В. Маклаков: В 1906 году Революции не было. Начиналось выздоровление. Монархия уступила свою главную привилегию — самодержавие. Она отказалась и от другого “устоя”, который тяжёлым ярмом давил на всю русскую жизнь, от сословного строя. В программе правительства появилась старая программа либерализма. И постепенный переход земли к крестьянам, и развитие повсюду самоуправления, законность, независимый суд, просвещение. Общество в лице Думы получило возможность контролировать проведение этой программы, ставить преграду реакционным уклонам, даже брать на себя инициативу реформ. Почему же с самого первого дня, даже раньше первого заседания Думы, она вместо сотрудничества объявила власти войну? Вместо того, чтобы взять на себя неблагодарную, но почётную роль умерять безрассудное нетерпение общества, сама его подстрекала.

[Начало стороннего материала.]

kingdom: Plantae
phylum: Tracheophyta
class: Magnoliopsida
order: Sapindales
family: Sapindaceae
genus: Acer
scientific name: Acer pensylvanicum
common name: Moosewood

Ни о какой постепенности реформ она не хотела и слышать. Радикальное изменение ещё не испытанной конституции, установление полного народоправства, единовременное и массовое отчуждение частных земель, образование правительства из представителей Думы и ей подчинённого — были её первыми требованиями. Уступить им — значило бы приблизить революцию на 11 лет.

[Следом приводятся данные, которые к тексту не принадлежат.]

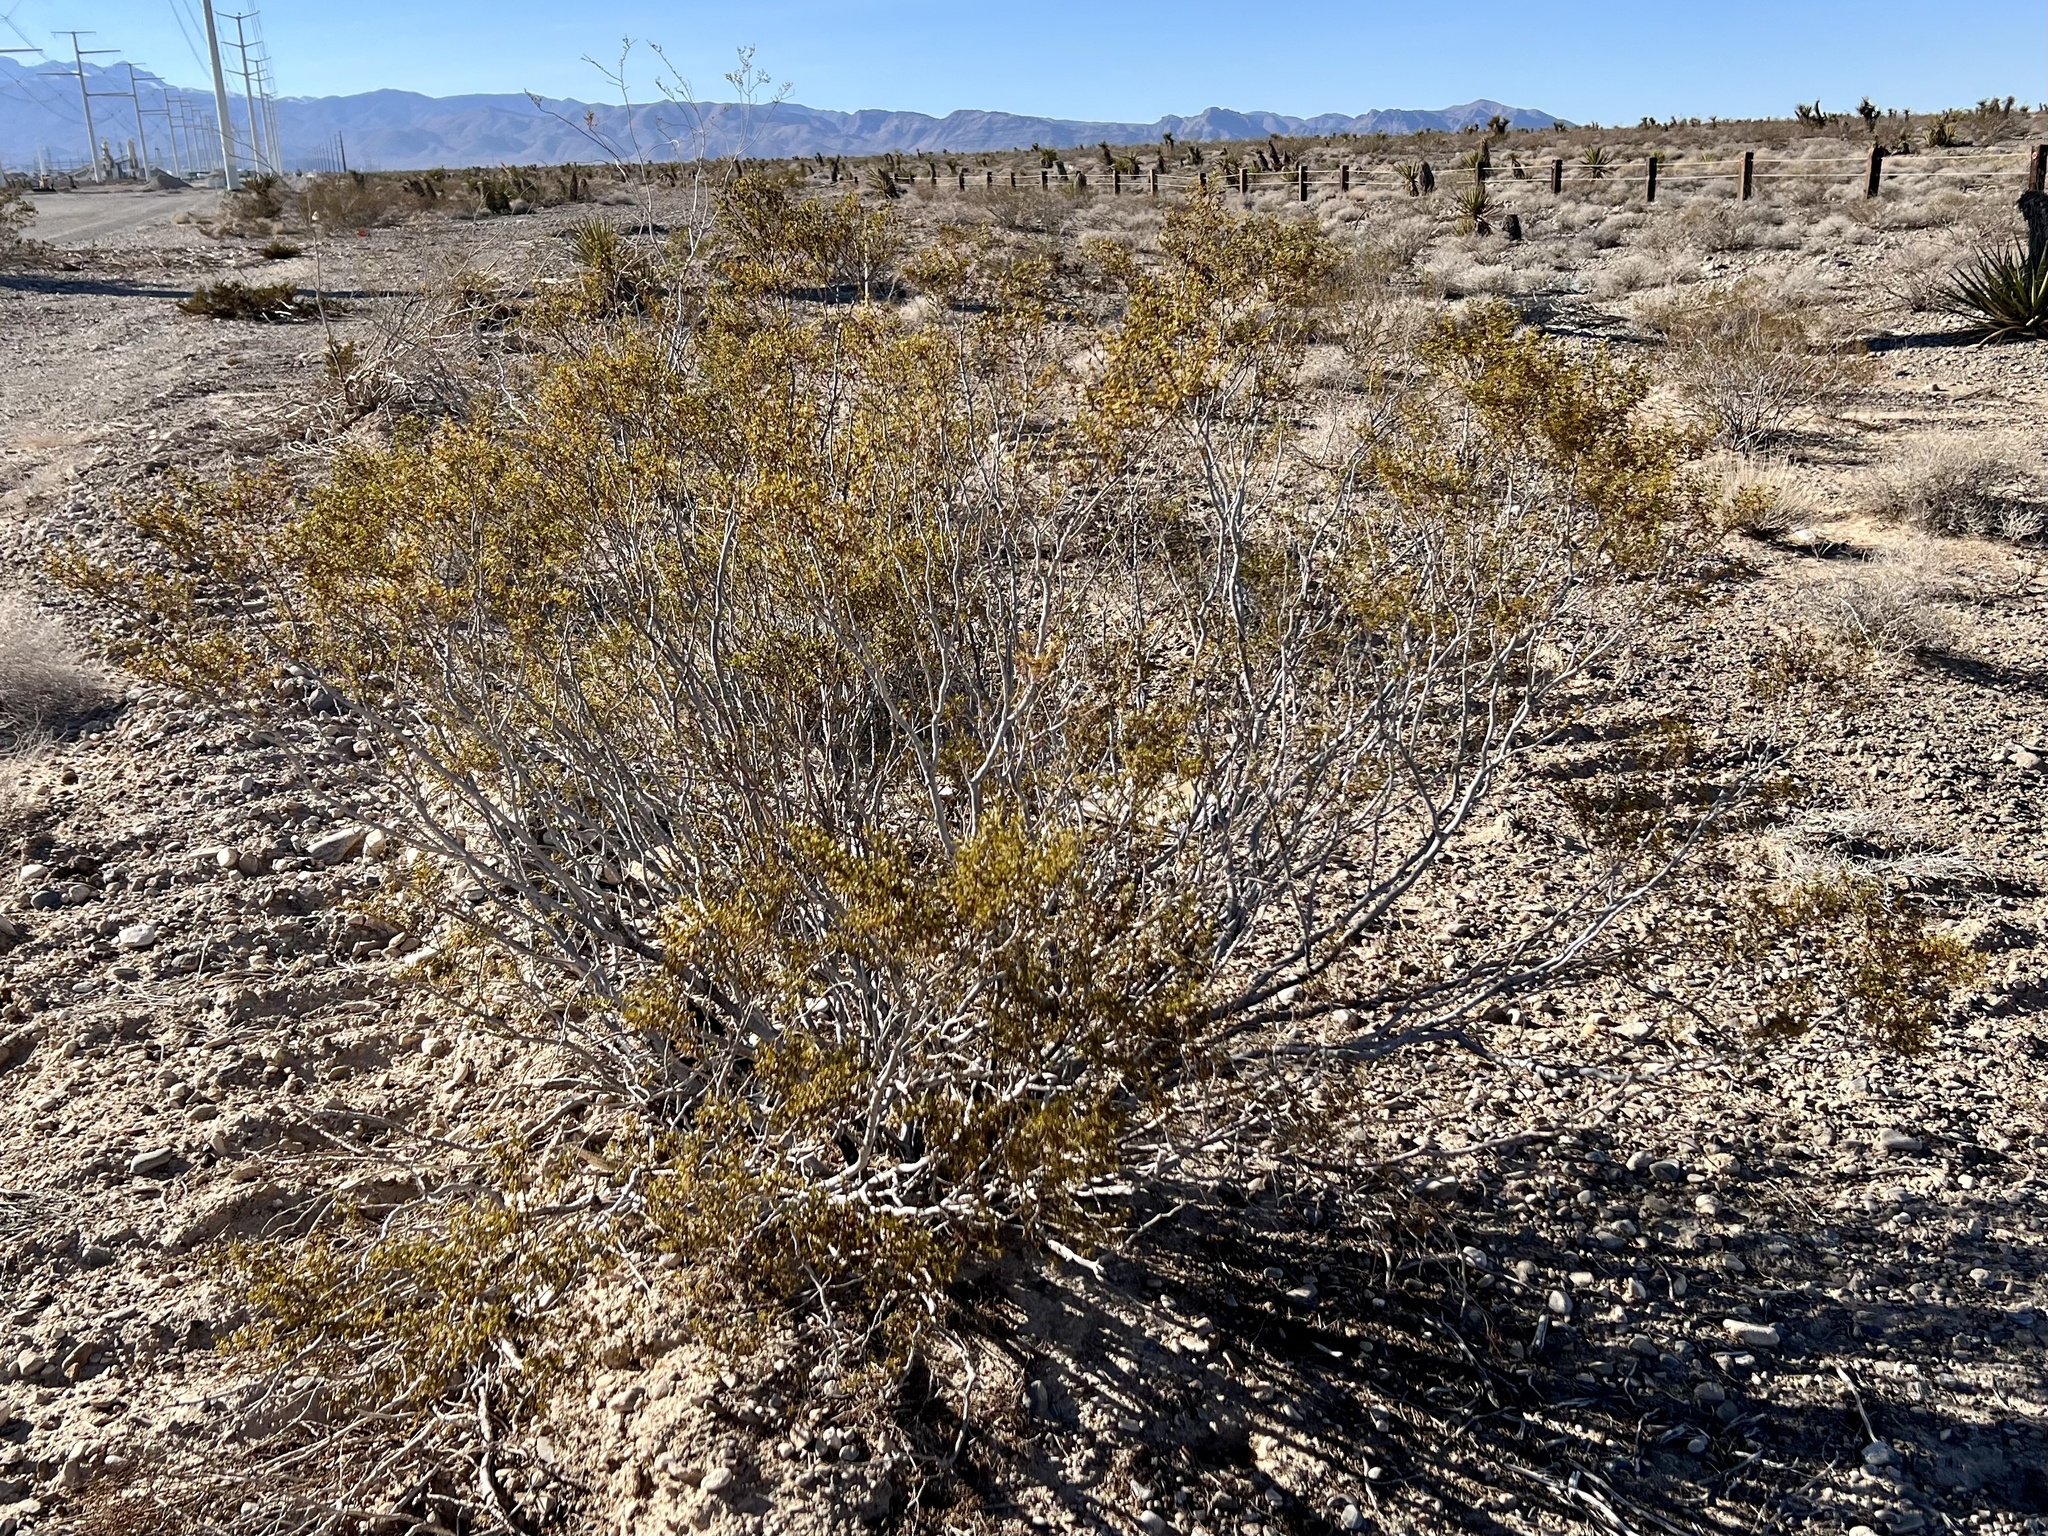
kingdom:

Правда, с-д меньшевики с колебанием, остальные левые вполне уверенно, зовя и понукая революцию вернуться, объявили бойкот 1-й Думы. От этого кадеты, внезапно для себя, оказались с голым левым боком, оказались очень левыми. Единственные, кто беззастенчиво владел европейской тактикой выборов, они захватили больше трети Думы, стали в ней самой многочисленной фракцией — но не клонились помышлять о нормальной, законодательной работе в её позорной умеренности. Победа на выборах затмила им глаза, обещала так же легко свалить и власть. Они не хотели быть осмотрительными и тратить 4 года на то, чего можно натиском достичь в 4 недели. И когда Милюков, на преддумском кадетском съезде впервые проявляя свои сильные копыта торможения, попытался свернуть партию с крылатого революционного пути на скудный парламентский, он получил отпор сокадетников: игнорировать правительство! игнорировать законы, изданные после 17 октября! игнорировать Государственный Совет! провести программу в форме ультиматума! если правительство не уйдёт — воззвание к народу! умереть за свободу!

Элоквентный Родичев :

Дума разогнана быть не может!.. Сталкивающийся с народом будет столкнут в бездну!

Кизеветтер: Если Думу разгонят — это будет последний акт правительства, после которого оно перестанет существовать!

В духе того и седовласый вальяжный председатель 1-й Думы Муромцев, уже готовясь стать первым русским президентом, не желал общаться и разговаривать с министрами и даже запретил называть их правительством. (Маклаков объяснил Муромцева так:

Тип, которому нужен парламент. Для формулирования своих убеждений им нужны постановления коллективов: защищать своё мнение с яростью, пока не состоялось решение, а потом повиноваться беспрекословно. Такие могут требовать в речах того, что заведомо невозможно, — и создают иллюзию, и сами верят, что реакция помешала им дать стране нужное благо. Личной ответственности на них не лежит никакой. Оценку себе ищут в газетных отзывах).